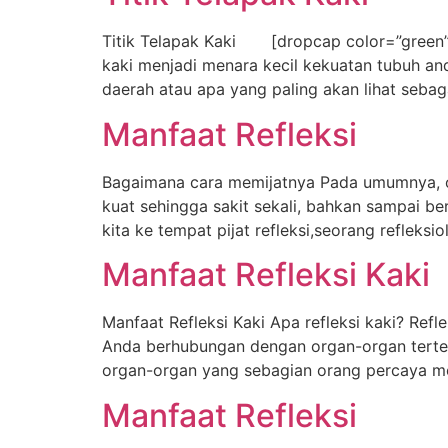
Titik Telapak Kaki [dropcap color=”green”]T
kaki menjadi menara kecil kekuatan tubuh an
daerah atau apa yang paling akan lihat sebaga
Manfaat Refleksi
Bagaimana cara memijatnya Pada umumnya, or
kuat sehingga sakit sekali, bahkan sampai ber
kita ke tempat pijat refleksi,seorang refle
Manfaat Refleksi Kaki
Manfaat Refleksi Kaki Apa refleksi kaki? Refl
Anda berhubungan dengan organ-organ tertent
organ-organ yang sebagian orang percaya men
Manfaat Refleksi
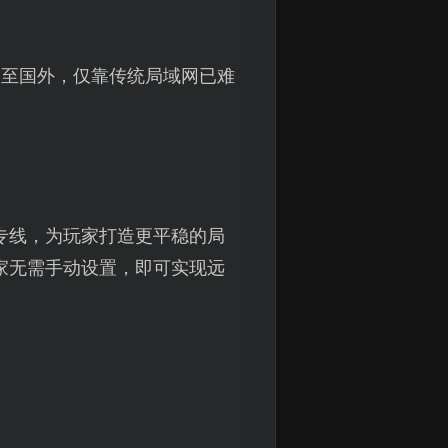
乃至国外，仅靠传统局域网已难
专线，为玩家打造更平稳的局
家无需手动设置，即可实现远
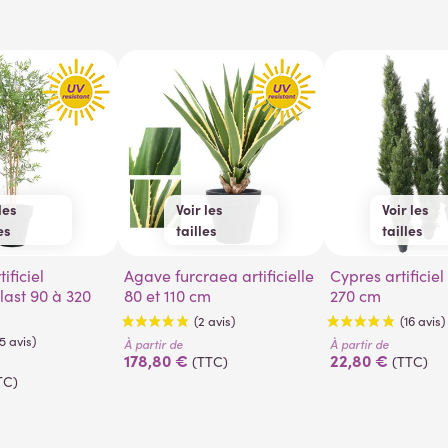
les
Voir les
Voir les
es
tailles
tailles
cm
180 cm
80 cm
110 cm
55 cm
150
cm
210 cm
Agave furcraea artificielle
Cypres artificiel mini 55 à
93 cm
180
last 90 à 320
80 et 110 cm
270 cm
cm
240 cm
125 cm
210
 cm
270 cm
 cm
À partir de
À partir de
178,80 €
22,80 €
(TTC)
(TTC)
TC)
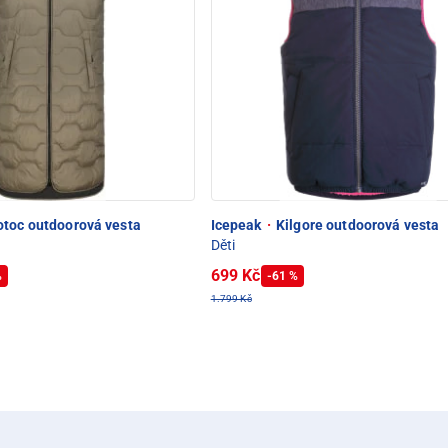
toc outdoorová vesta
Icepeak
·
Kilgore outdoorová vesta
Děti
699 Kč
%
-61 %
1.799 Kč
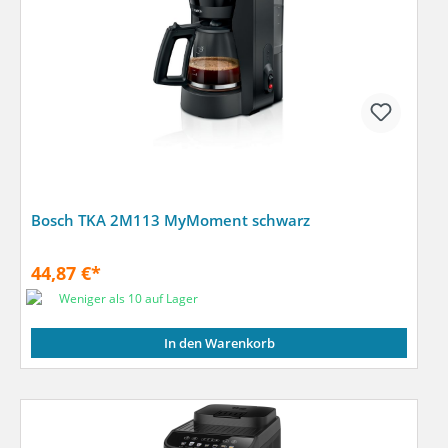
Bosch TKA 2M113 MyMoment schwarz
44,87 €*
Weniger als 10 auf Lager
In den Warenkorb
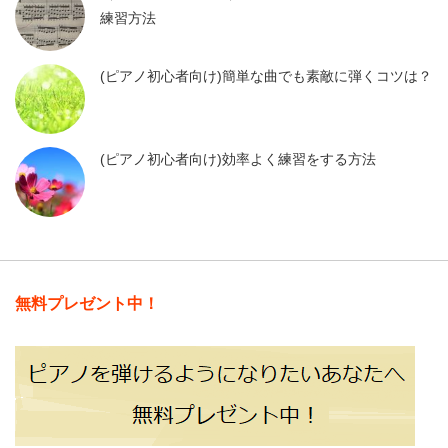
練習方法
(ピアノ初心者向け)簡単な曲でも素敵に弾くコツは？
(ピアノ初心者向け)効率よく練習をする方法
無料プレゼント中！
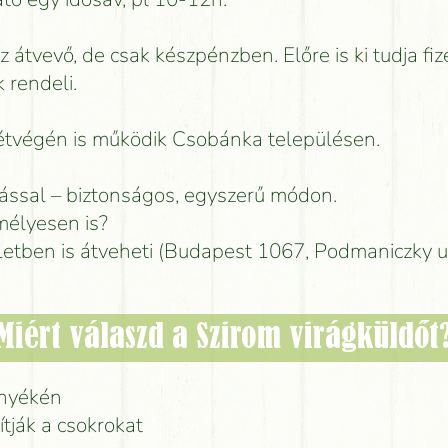
az átvevő, de csak készpénzben. Előre is ki tudja fiz
 rendeli.
hétvégén is működik Csobánka településen.
lással – biztonságos, egyszerű módon.
élyesen is?
letben is átveheti (Budapest 1067, Podmaniczky u
Miért válaszd a Szirom virágküldőt
rnyékén
ítják a csokrokat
******
▸ Task brief:
Output the lines above as a JSON list of strings, with one string per line. Leave out blank lines and the pictures.

▸ Exercise result:
[
  "Titik Telapak Kaki [dropcap color=”green”]T",
  "kaki menjadi menara kecil kekuatan tubuh an",
  "daerah atau apa yang paling akan lihat sebaga",
  "Manfaat Refleksi",
  "Bagaimana cara memijatnya Pada umumnya, or",
  "kuat sehingga sakit sekali, bahkan sampai ber",
  "kita ke tempat pijat refleksi,seorang refle",
  "Manfaat Refleksi Kaki",
  "Manfaat Refleksi Kaki Apa refleksi kaki? Refl",
  "Anda berhubungan dengan organ-organ tertent",
  "organ-organ yang sebagian orang percaya men",
  "Manfaat Refleksi",
  "乃至国外，仅靠传统局域网已难",
  "专线，为玩家打造更平稳的局",
  "家无需手动设置，即可实现远",
  "les",
  "Voir les",
  "Voir les",
  "es",
  "tailles",
  "tailles",
  "cm",
  "180 cm",
  "80 cm",
  "110 cm",
  "55 cm",
  "150",
  "cm",
  "210 cm",
  "Agave furcraea artificielle",
  "Cypres artificiel mini 55 à",
  "93 cm",
  "180",
  "last 90 à 320",
  "80 et 110 cm",
  "270 cm",
  "cm",
  "240 cm",
  "125 cm",
  "210",
  " cm",
  "270 cm",
  " cm",
  "À partir de",
  "À partir de",
  "178,80 €",
  "22,80 €",
  "(TTC)",
  "(TTC)",
  "TC)",
  "toc outdoorová vesta",
  "Icepeak",
  "·",
  "Kilgore outdoorová vesta",
  "Děti",
  "699 Kč",
  "%",
  "-61 %",
  "1.799 Kč",
  "Bosch TKA 2M113 MyMoment schwarz",
  "44,87 €*",
  "Weniger als 10 auf Lager",
  "In den Warenkorb",
  "練習方法",
  "(ピアノ初心者向け)簡単な曲でも素敵に弾くコツは？",
  "(ピアノ初心者向け)効率よく練習をする方法",
  "無料プレゼント中！",
  "az átvevő, de csak készpénzben. Előre is ki tudja fiz",
  " rendeli.",
  "hétvégén is működik Csobánka településen.",
  "lással – biztonságos, egyszerű módon.",
  "élyesen is?",
  "letben is átveheti (Budapest 1067, Podmaniczky u",
  "Miért válaszd a Szirom virágküldőt",
  "rnyékén",
  "ítják a csokrokat"
]